INSTRUCTIONS TO FOLLOW.
Tally the lines in the data below where the word "Entsorgung" appears, and give the tally alone.
*** STUDY MATERIAL ***
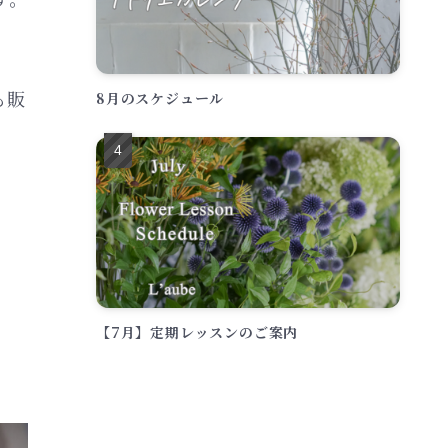
も販
8月のスケジュール
【7月】定期レッスンのご案内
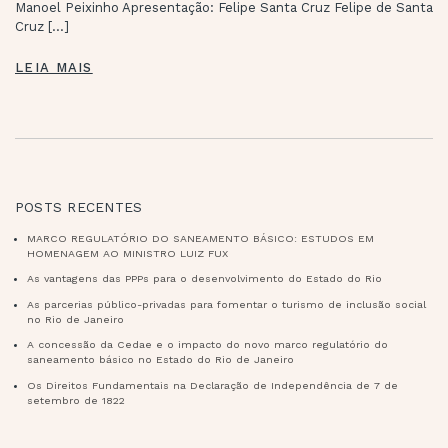
Manoel Peixinho Apresentação: Felipe Santa Cruz Felipe de Santa
Cruz […]
LEIA MAIS
POSTS RECENTES
MARCO REGULATÓRIO DO SANEAMENTO BÁSICO: ESTUDOS EM
HOMENAGEM AO MINISTRO LUIZ FUX
As vantagens das PPPs para o desenvolvimento do Estado do Rio
As parcerias público-privadas para fomentar o turismo de inclusão social
no Rio de Janeiro
A concessão da Cedae e o impacto do novo marco regulatório do
saneamento básico no Estado do Rio de Janeiro
Os Direitos Fundamentais na Declaração de Independência de 7 de
setembro de 1822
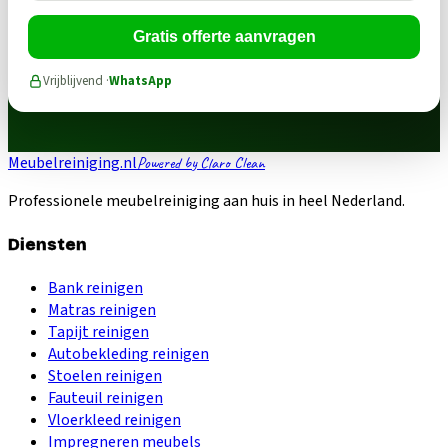
Gratis offerte aanvragen
Vrijblijvend ·
WhatsApp
Meubelreiniging.nl
Powered by Claro Clean
Professionele meubelreiniging aan huis in heel Nederland.
Diensten
Bank reinigen
Matras reinigen
Tapijt reinigen
Autobekleding reinigen
Stoelen reinigen
Fauteuil reinigen
Vloerkleed reinigen
Impregneren meubels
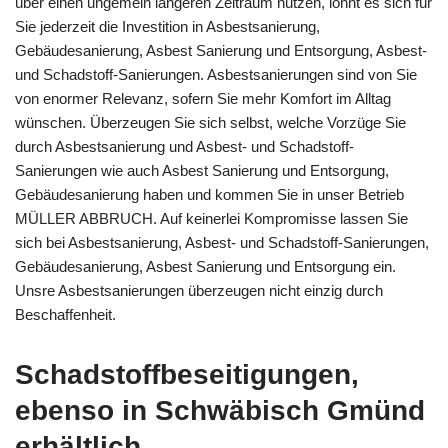
über einen ungemein längeren Zeitraum nutzen, lohnt es sich für
Sie jederzeit die Investition in Asbestsanierung,
Gebäudesanierung, Asbest Sanierung und Entsorgung, Asbest-
und Schadstoff-Sanierungen. Asbestsanierungen sind von Sie
von enormer Relevanz, sofern Sie mehr Komfort im Alltag
wünschen. Überzeugen Sie sich selbst, welche Vorzüge Sie
durch Asbestsanierung und Asbest- und Schadstoff-
Sanierungen wie auch Asbest Sanierung und Entsorgung,
Gebäudesanierung haben und kommen Sie in unser Betrieb
MÜLLER ABBRUCH. Auf keinerlei Kompromisse lassen Sie
sich bei Asbestsanierung, Asbest- und Schadstoff-Sanierungen,
Gebäudesanierung, Asbest Sanierung und Entsorgung ein.
Unsre Asbestsanierungen überzeugen nicht einzig durch
Beschaffenheit.
Schadstoffbeseitigungen,
ebenso in Schwäbisch Gmünd
erhältlich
*** End of STUDY MATERIAL ***
OUTPUT FOR THIS EXERCISE.
3